* [RECORD EXCERPTS]:

- - -

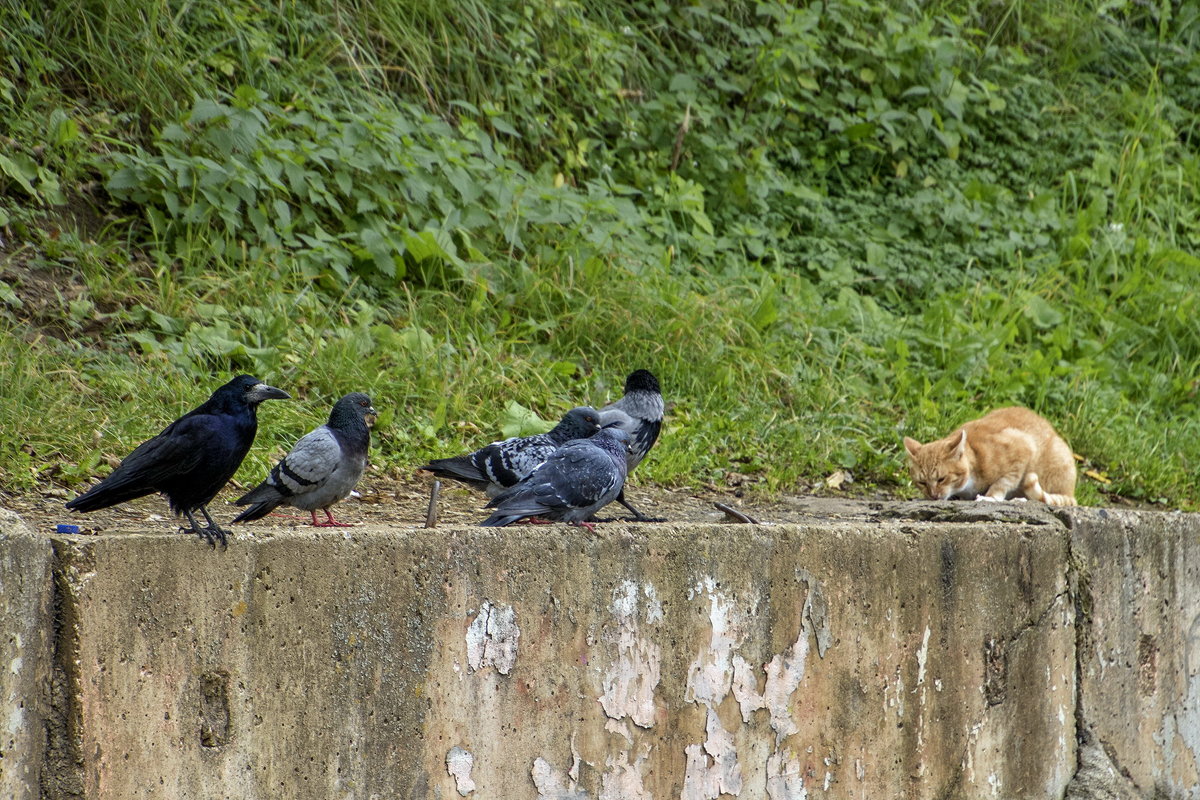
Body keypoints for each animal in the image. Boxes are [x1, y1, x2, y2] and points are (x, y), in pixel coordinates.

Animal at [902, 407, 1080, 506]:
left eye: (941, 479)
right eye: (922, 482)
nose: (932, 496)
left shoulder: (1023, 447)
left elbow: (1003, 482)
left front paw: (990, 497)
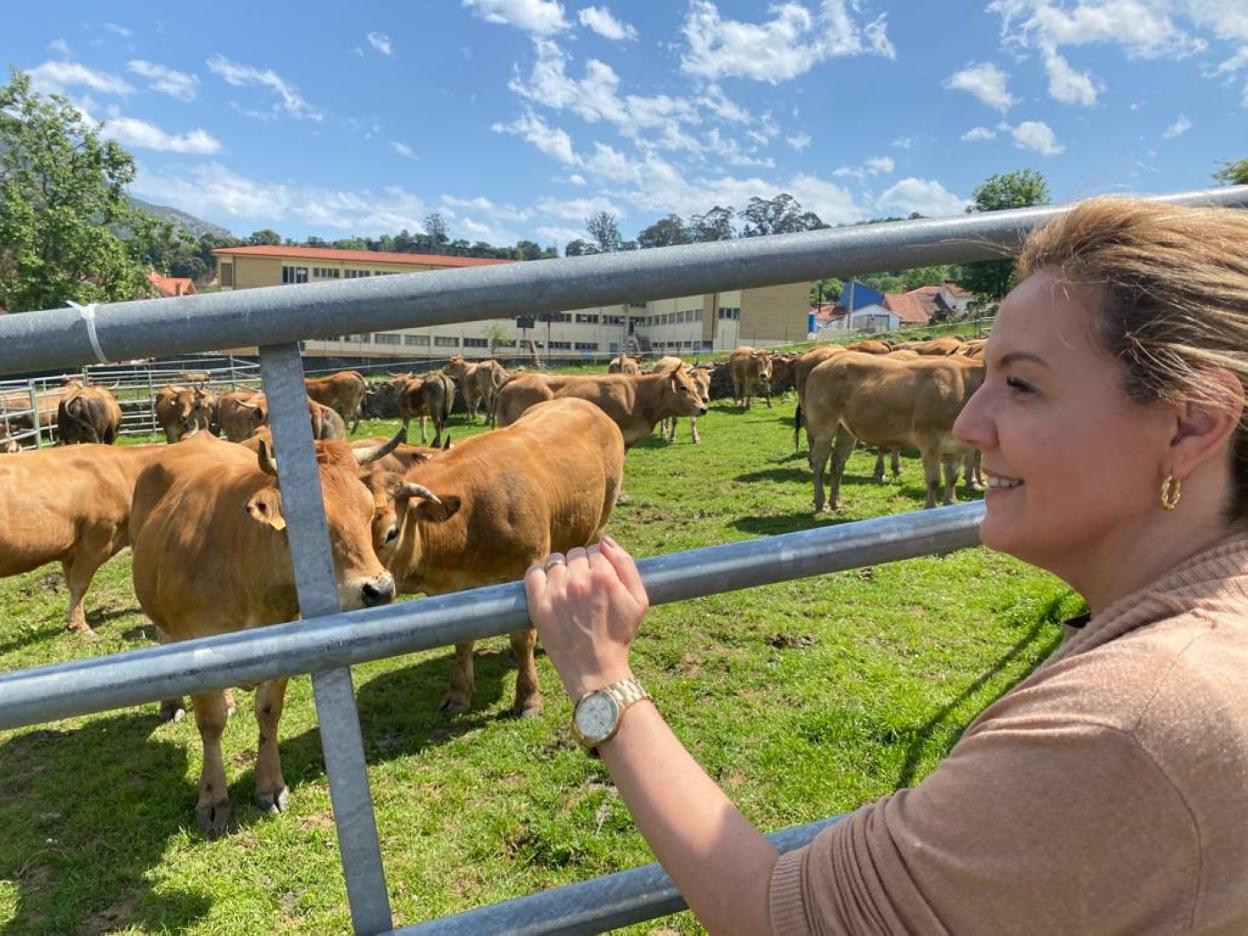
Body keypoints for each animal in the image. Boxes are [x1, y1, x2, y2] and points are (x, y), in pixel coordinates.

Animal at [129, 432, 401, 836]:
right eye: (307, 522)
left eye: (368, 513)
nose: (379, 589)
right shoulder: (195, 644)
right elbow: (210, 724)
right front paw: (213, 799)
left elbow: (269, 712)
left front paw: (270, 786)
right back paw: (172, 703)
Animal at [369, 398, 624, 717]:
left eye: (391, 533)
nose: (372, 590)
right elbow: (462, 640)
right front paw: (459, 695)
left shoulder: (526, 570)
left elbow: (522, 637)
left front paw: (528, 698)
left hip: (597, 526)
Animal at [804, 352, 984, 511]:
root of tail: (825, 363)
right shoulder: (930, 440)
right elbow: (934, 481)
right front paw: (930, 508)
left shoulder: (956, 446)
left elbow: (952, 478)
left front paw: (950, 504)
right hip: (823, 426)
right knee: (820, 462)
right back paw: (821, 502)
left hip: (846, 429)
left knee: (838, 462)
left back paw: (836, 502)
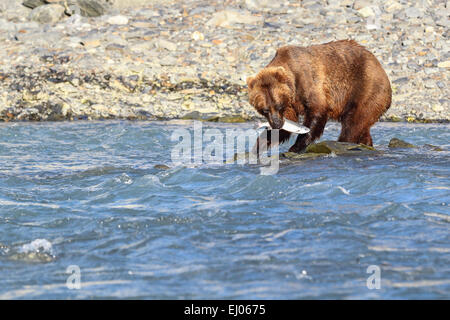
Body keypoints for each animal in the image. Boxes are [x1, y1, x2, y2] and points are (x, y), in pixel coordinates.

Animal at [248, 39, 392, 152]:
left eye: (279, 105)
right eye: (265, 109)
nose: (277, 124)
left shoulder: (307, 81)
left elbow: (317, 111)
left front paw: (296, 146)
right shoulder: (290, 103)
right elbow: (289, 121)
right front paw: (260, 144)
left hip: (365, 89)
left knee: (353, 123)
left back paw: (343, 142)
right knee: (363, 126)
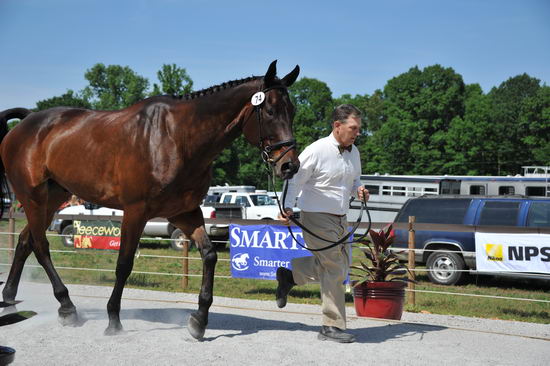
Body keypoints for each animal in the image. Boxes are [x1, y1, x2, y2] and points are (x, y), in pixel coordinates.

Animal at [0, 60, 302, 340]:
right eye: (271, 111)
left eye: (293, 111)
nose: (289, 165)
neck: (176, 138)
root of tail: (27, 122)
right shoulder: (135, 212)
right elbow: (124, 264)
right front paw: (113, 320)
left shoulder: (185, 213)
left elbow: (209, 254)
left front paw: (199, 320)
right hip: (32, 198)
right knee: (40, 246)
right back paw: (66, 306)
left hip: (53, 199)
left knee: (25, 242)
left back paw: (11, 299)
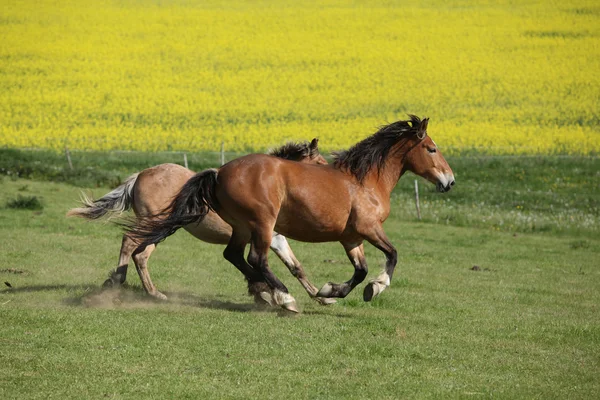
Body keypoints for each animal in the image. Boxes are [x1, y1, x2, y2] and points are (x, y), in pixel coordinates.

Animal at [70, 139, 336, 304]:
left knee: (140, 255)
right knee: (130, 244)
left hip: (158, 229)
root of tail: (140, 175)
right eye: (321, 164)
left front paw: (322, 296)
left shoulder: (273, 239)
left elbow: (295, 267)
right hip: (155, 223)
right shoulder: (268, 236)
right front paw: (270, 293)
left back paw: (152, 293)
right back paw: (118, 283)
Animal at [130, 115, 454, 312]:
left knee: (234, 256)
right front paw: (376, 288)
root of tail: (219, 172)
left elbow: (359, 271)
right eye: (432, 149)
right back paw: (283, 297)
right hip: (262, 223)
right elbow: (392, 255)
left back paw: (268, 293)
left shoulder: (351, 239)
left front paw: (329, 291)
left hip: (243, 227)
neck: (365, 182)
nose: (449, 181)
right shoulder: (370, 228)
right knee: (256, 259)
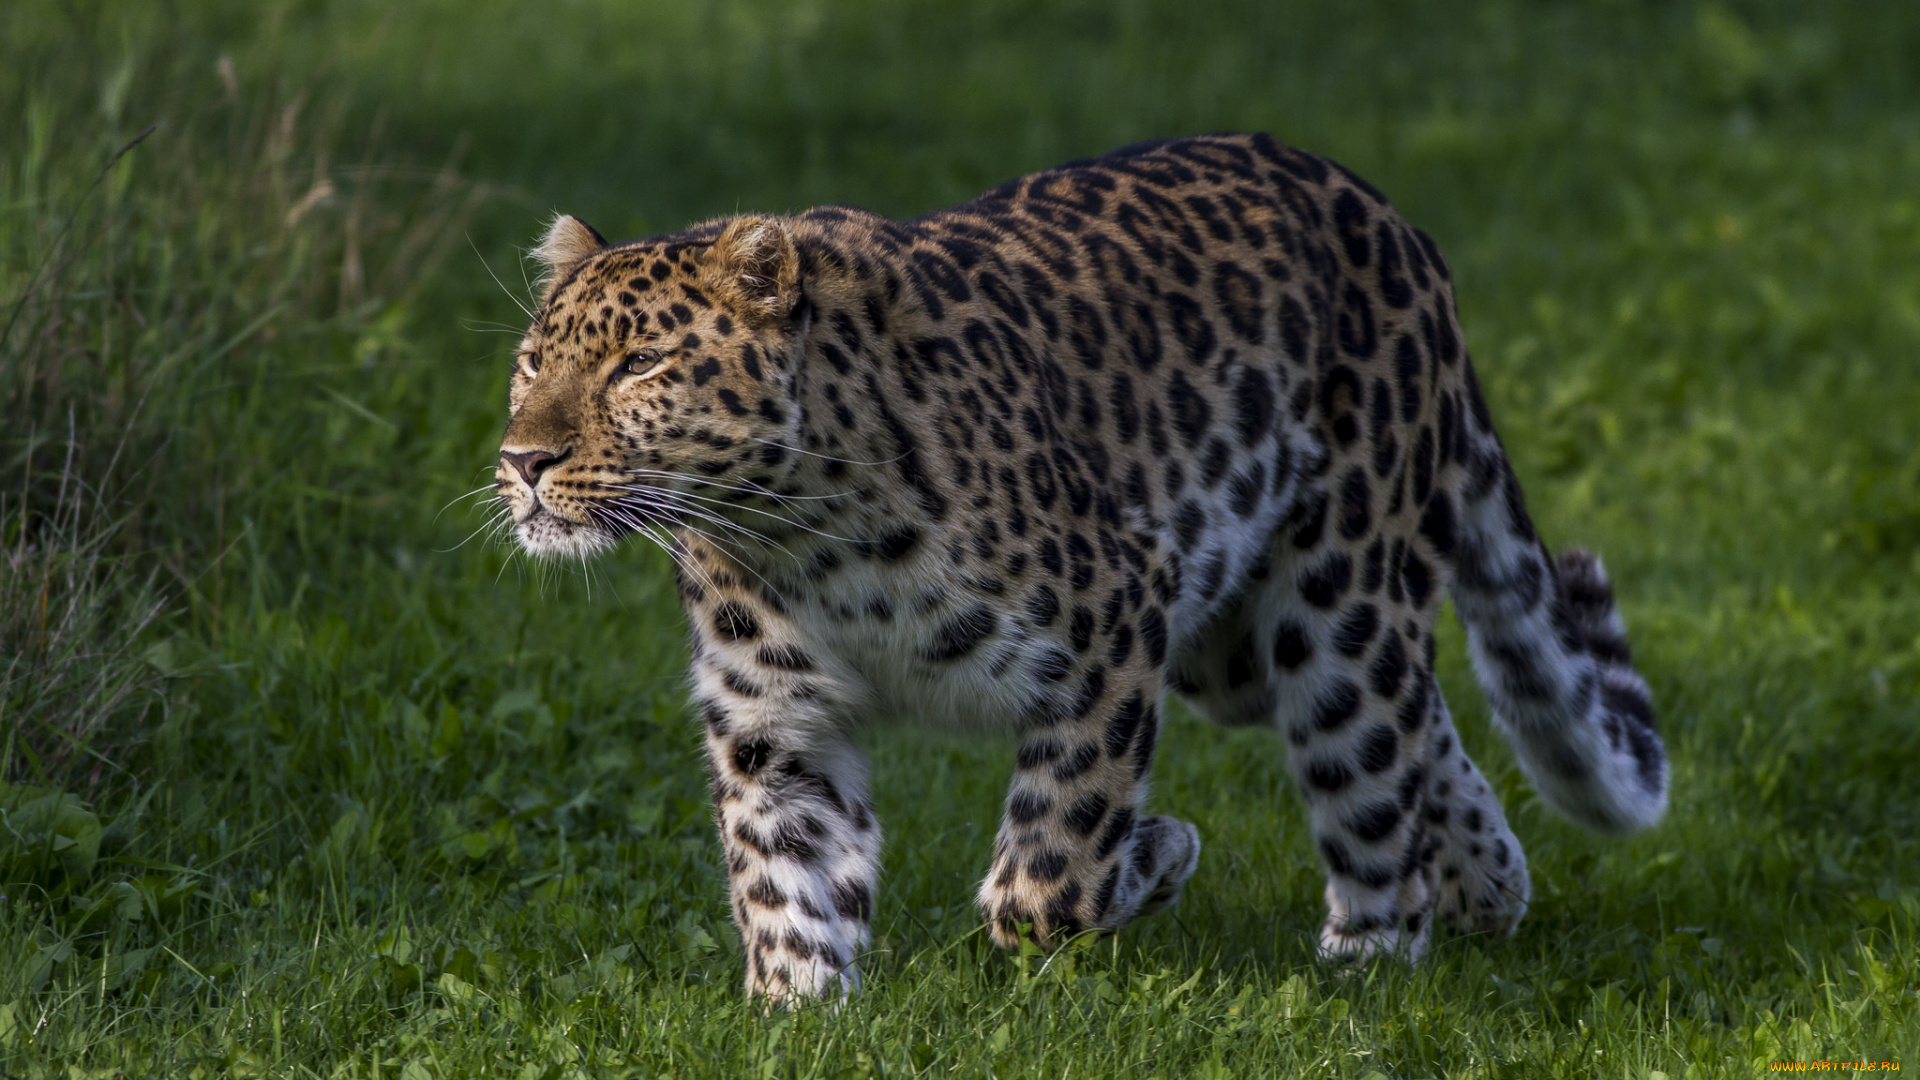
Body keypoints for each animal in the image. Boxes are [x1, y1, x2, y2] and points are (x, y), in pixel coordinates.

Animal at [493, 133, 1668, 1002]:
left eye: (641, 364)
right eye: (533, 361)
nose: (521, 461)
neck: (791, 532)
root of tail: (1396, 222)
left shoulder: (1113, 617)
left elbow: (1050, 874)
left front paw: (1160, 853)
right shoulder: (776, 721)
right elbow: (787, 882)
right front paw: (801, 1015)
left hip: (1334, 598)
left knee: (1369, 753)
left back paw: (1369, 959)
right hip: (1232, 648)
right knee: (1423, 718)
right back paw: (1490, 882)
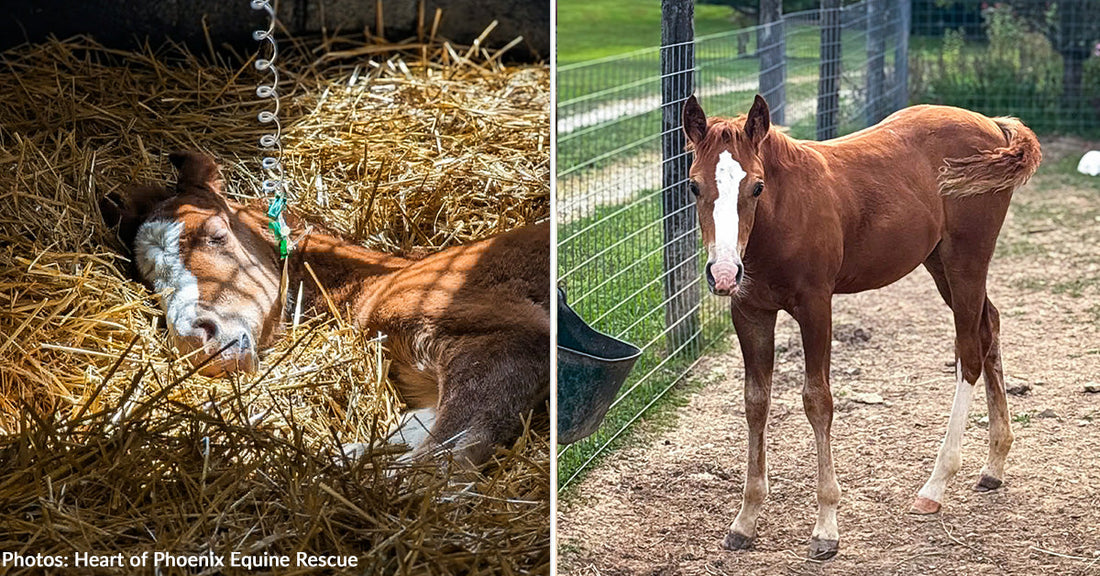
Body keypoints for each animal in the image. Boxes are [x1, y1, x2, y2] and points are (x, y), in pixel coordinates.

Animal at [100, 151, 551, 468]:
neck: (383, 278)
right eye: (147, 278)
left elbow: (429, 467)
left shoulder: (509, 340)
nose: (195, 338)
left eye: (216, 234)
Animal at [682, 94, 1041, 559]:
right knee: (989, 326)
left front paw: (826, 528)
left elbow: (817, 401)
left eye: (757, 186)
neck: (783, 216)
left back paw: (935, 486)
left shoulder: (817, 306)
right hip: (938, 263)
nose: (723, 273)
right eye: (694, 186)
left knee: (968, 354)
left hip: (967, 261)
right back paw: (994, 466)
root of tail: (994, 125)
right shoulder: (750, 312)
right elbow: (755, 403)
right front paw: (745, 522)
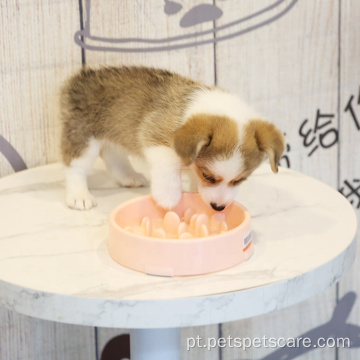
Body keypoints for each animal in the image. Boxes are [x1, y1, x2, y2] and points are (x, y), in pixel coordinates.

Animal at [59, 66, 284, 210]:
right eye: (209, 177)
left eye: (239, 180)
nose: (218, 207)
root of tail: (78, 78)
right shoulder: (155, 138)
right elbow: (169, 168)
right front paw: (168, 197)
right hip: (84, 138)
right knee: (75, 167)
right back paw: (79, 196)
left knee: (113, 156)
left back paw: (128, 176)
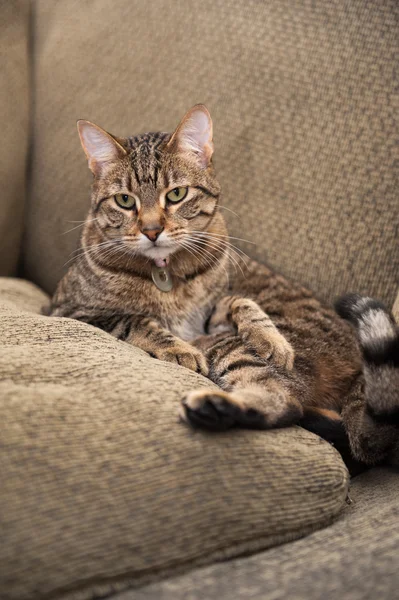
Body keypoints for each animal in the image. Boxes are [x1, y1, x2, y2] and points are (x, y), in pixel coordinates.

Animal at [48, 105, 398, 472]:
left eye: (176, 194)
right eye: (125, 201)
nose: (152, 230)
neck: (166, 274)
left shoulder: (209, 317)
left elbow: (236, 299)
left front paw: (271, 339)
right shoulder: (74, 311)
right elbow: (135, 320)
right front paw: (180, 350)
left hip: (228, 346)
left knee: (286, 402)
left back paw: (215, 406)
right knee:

- - -

* [PROBLEM STATEMENT]:
In the listing above, find the line containing "right front paw: (745, 522)" and the line containing "left elbow: (236, 299)", then print exactly those two lines and every line between them, minus the pictures.

* [RESULT FOR THIS TASK]:
right front paw: (745, 522)
Body keypoints for each animal in the image. Boxes are [x1, y1, x2, y2] and points are (x, y), in pixel coordinates.

Animal at [59, 66, 284, 210]:
right eye: (209, 177)
left eye: (239, 180)
nose: (218, 207)
root of tail: (78, 78)
right shoulder: (155, 138)
right elbow: (169, 168)
right front paw: (168, 197)
right hip: (84, 138)
right knee: (75, 167)
right back paw: (79, 196)
left knee: (113, 156)
left back paw: (128, 176)
Body keypoints for each animal in the image. Boxes are [x1, y1, x2, y2] and points are (x, y), in pixel coordinates.

Animal at [48, 105, 398, 472]:
left eye: (176, 194)
right eye: (125, 201)
nose: (152, 230)
neck: (166, 274)
left shoulder: (209, 317)
left elbow: (236, 299)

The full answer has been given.